The second half of the concert contained a range of short pieces, four by Australian composers. Canberra based Sally Greenaway, present in the audience, introduced her two pieces, “Perhaps Tomorrow” and “Dawn of Evening” in a most eloquent manner, leaving Rumsey to play the former as a solo on his unusual V-harp instrument, a musical reflection and depiction of the struggles, sadness and love of a person and their family and friends dealing with dementia.

Andrew Rumsey playing "Perhaps Tomorrow" by Sally Greenaway on his V-harp. Photo: Peter Hislop

Rumsey’s performance, was gentle and reflective, playing respectful single note phrases that evoked an air of contemplation and heartfelt thought amongst listeners.

Macourt joined Rumsey, still playing his V-harp for the second piece, “Dawn of Evening” which evoked images of dusk, the birds bedding down for the night and nocturnal animals awakening, in its gentle, reflective and very moving imagery.

“Blue Silence” by Elena Kats-Chernin was a fascination in that she composed it to allow her child, who suffers from schizophrenia, to hear beautiful live music in the morning, before the disturbing inner voices in his head take over for the day.

In a way, one felt it was a kind of therapy she had devised so the boy could experience the beauty and wonder of real sounds - live music - to help him start his day in the most pleasant way possible.

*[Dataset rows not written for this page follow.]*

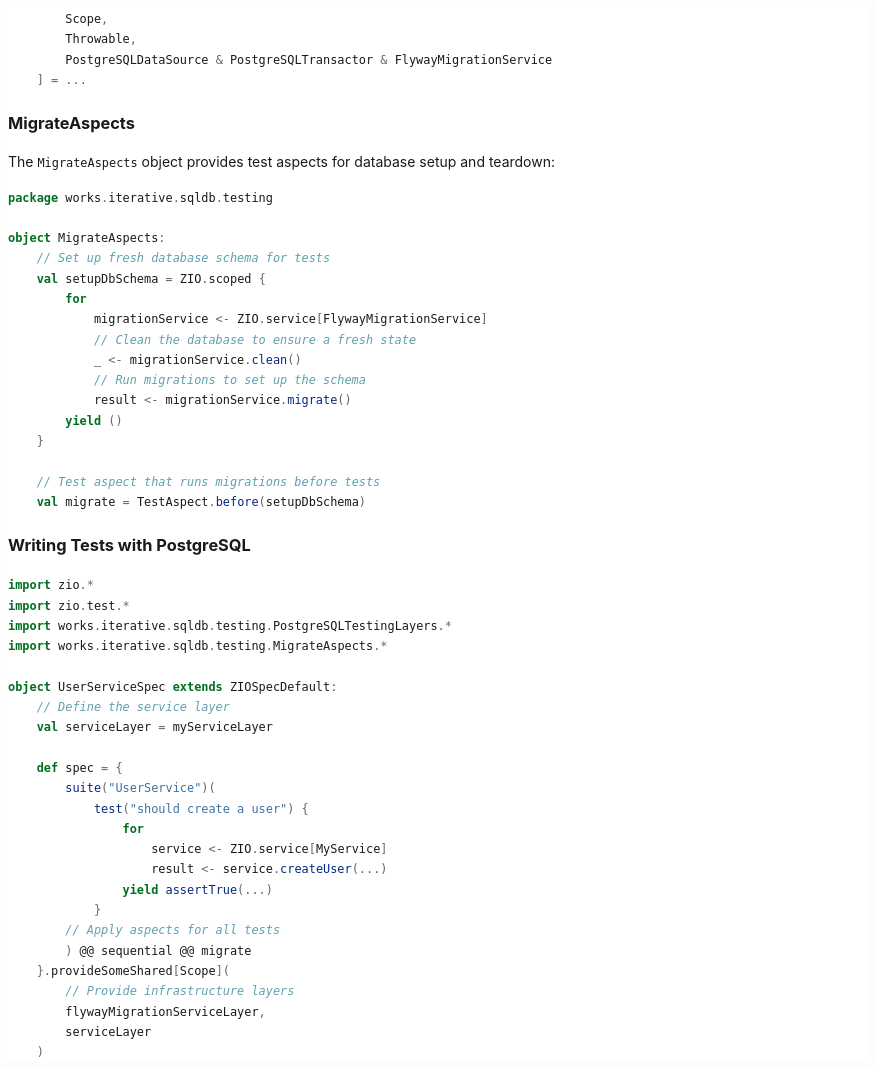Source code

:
 ```scala
        Scope,
        Throwable,
        PostgreSQLDataSource & PostgreSQLTransactor & FlywayMigrationService
    ] = ...
```

### MigrateAspects

The `MigrateAspects` object provides test aspects for database setup and teardown:

```scala
package works.iterative.sqldb.testing

object MigrateAspects:
    // Set up fresh database schema for tests
    val setupDbSchema = ZIO.scoped {
        for
            migrationService <- ZIO.service[FlywayMigrationService]
            // Clean the database to ensure a fresh state
            _ <- migrationService.clean()
            // Run migrations to set up the schema
            result <- migrationService.migrate()
        yield ()
    }

    // Test aspect that runs migrations before tests
    val migrate = TestAspect.before(setupDbSchema)
```

### Writing Tests with PostgreSQL

```scala
import zio.*
import zio.test.*
import works.iterative.sqldb.testing.PostgreSQLTestingLayers.*
import works.iterative.sqldb.testing.MigrateAspects.*

object UserServiceSpec extends ZIOSpecDefault:
    // Define the service layer
    val serviceLayer = myServiceLayer

    def spec = {
        suite("UserService")(
            test("should create a user") {
                for
                    service <- ZIO.service[MyService]
                    result <- service.createUser(...)
                yield assertTrue(...)
            }
        // Apply aspects for all tests
        ) @@ sequential @@ migrate
    }.provideSomeShared[Scope](
        // Provide infrastructure layers
        flywayMigrationServiceLayer,
        serviceLayer
    )
```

Perhaps this could lead to an improvement in his condition.

Kenneth Lampl’s “Mirrored from Far Away” was composed especially for cellist David Pereira and although he was unavailable to play it, the transposition to violin still sounded very beautiful, the two artists dedicating their performance to the late Mrs Pereira.

Composer Kim Cunio, also current head on the ANU School of Music, premiered “Hymn for the Fires”, a piece for solo piano, in which Rumsey gently played in a reflective, moving and calming style, paying tribute to those who lost there homes, businesses and in some cases, their lives, in several of Australia’s recent bushfire disasters, attempting to capture the emptiness and vastness of nothingness and the massive eerie spaces where towns and forests once stood.

With the presence of violinist Macourt, the two artists decided to add a couple of violin and piano concert favourites to finish the program.

“Meditation” by Jules Massenet is a perennial violin masterpiece, often heard in recordings by such greats as Yehudi Menuhin, Jascha Heifetz Isaac Stern, Anne Sophie Mutter, David Oistrakh and countless others, often as an encore.

In this, I felt the two artists failed to capture the intense romanticism and passion that the piece requires. More rubato, emotion, feeling and dynamics would have helped.

Finishing with “Czardas” by Vittorio Monti, the piece, whist not blemish-free, captured the passionate and lively style required, also revealing the Gypsy care-free-abandon manner of playing which suits it so well.

After a frantic week of re-preparation, Andrew Rumsey and Lucy Macourt pulled of a stylish and excellently played large program of material of great variety, paying homage to many great composers, while also respectively remembering the sadness, loss and grief which brought about this sudden change of program.